Until then, as you say: only extremists and laymen who don't know better are using LLMs to replace published literature altogether. Everyone else knows that the UX isn't there, and the chance for confident error way too high.
that was just a metaphor, you can ask your AI what's that or use way less energy and use Wikipedia's search engine... or do you think OpenAI first evaluates if the author is an independent developer &/or has died &/or was funded by a public university before adding the content to the training database? /s
and one thing is publishing a paper with jargon for academics, another is to simplify the results for the masses. there's a huge difference between finishing a paper and a book
It isn't that someone was hurt. We have one private entity gaining power by centralizing knowledge (which they never contributed to) and making people pay for regurgitating the distilled knowledge, for profit.

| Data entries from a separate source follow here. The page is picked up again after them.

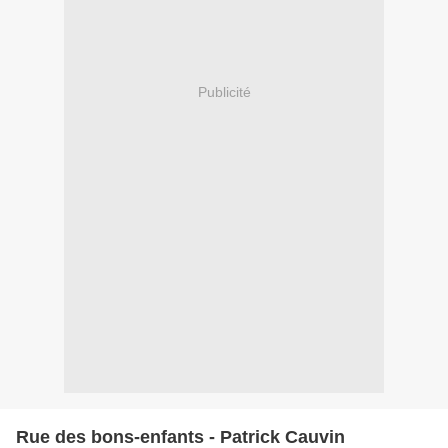
Publicité
Rue des bons-enfants - Patrick Cauvin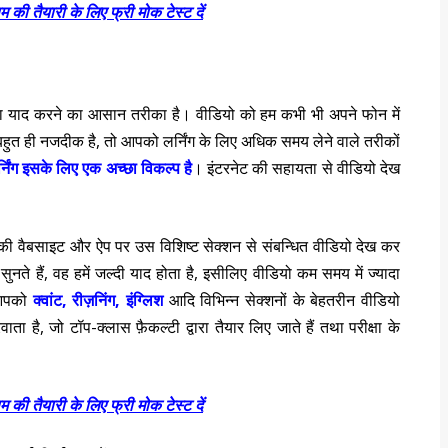
म की तैयारी के लिए फ्री मोक टेस्ट दें
तथा याद करने का आसान तरीका है। वीडियो को हम कभी भी अपने फोन में
 बहुत ही नजदीक है, तो आपको लर्निंग के लिए अधिक समय लेने वाले तरीकों
्निंग इसके लिए एक अच्छा विकल्प है
। इंटरनेट की सहायता से वीडियो देख
ी वैबसाइट और ऐप पर उस विशिष्ट सेक्शन से संबन्धित वीडियो देख कर
नते हैं, वह हमें जल्दी याद होता है, इसीलिए वीडियो कम समय में ज्यादा
पको
क्वांट, रीज़निंग, इंग्लिश
आदि विभिन्न सेक्शनों के
बेहतरीन वीडियो
 है, जो टॉप-क्लास फ़ैकल्टी द्वारा तैयार लिए जाते हैं तथा परीक्षा के
म की तैयारी के लिए फ्री मोक टेस्ट दें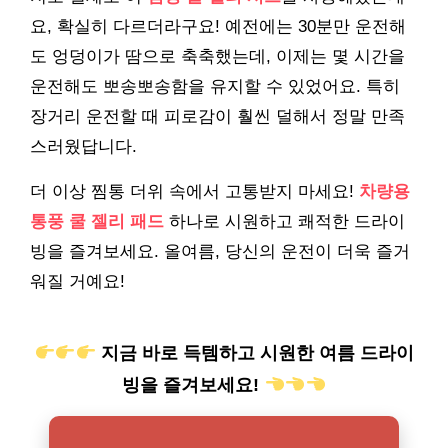
요, 확실히 다르더라구요! 예전에는 30분만 운전해
도 엉덩이가 땀으로 축축했는데, 이제는 몇 시간을
운전해도 뽀송뽀송함을 유지할 수 있었어요. 특히
장거리 운전할 때 피로감이 훨씬 덜해서 정말 만족
스러웠답니다.
더 이상 찜통 더위 속에서 고통받지 마세요!
차량용
통풍 쿨 젤리 패드
하나로 시원하고 쾌적한 드라이
빙을 즐겨보세요. 올여름, 당신의 운전이 더욱 즐거
워질 거예요!
지금 바로 득템하고 시원한 여름 드라이
빙을 즐겨보세요!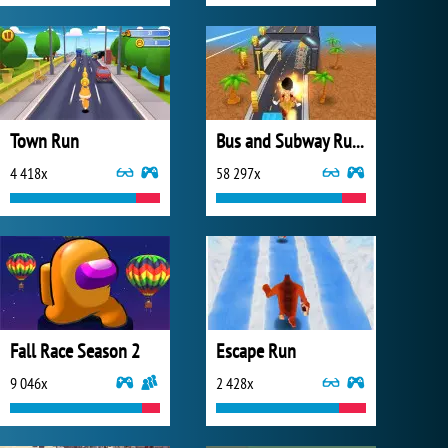
Town Run
Bus and Subway Runner
4 418x
58 297x
Fall Race Season 2
Escape Run
9 046x
2 428x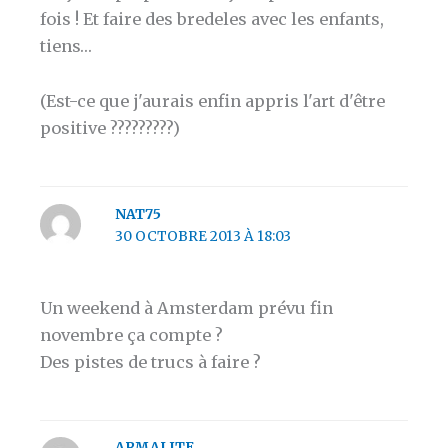
fois ! Et faire des bredeles avec les enfants,
tiens…
(Est-ce que j'aurais enfin appris l'art d'être
positive ?????????)
NAT75
30 OCTOBRE 2013 À 18:03
Un weekend à Amsterdam prévu fin
novembre ça compte ?
Des pistes de trucs à faire ?
ARMALITE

Few entities can do that (I can't).
Most people are forced to work for companies that sell their work to the higher bidder (which are the very entities mentioned above), or ask them to use AI (under the condition that such work is accessible to the AI entities).
It's obviously a vicious circle, if people can't oppose their work to be ingested and repackaged by a few AI giants.
Like supporting Android Open Source Project… until Google decides to move the critical parts into Google Play Services? I run GrapheneOS (love it) but almost no banks will allow non-Google-sponsored Android ROMs and variants to do NFC transactions because… the AOSP is designed to miss what Google actually needs.
Idem with ML Kit loaded by Play Services, which makes Android apps fail in many cases.
And I'm not talking about biases introduced by private entities that open source their models but pursue their own goals (e.g geopolitical).
As long as AI is designed and led by huuge private entities, you'll have a hard time benefiting from it without supporting the entities' very own goals.
The answer is to censor the model output, not the training input. A dumb filter using 20 year old technology can easily stop LLM's from verbatim copyright output.
I know that this seems likely from a theoretical perspective (in other words, I would way underestimate it at the sprint planning meeting!), but
A) checking each output against a regex representing a hundred years of literature would be expensive AF no matter how streamlined you make it, and
B) latent space allows for small deviations that would still get you in trouble but are very hard to catch without a truly latent wrapper (i.e. another LLM call). A good visual example of this is the coverage early on in the Disney v. ChatGPT lawsuit:
What if the model simply substitutes synonyms here and there without changing the spirit of the material? (This might not work for poetry, obviously.) It is not such a simple matter.
Personally, I strongly believe that the aesthetic skills of humanity are one of our most advanced faculties — we are nowhere close to replacing them with fully-automated output, AGI or no.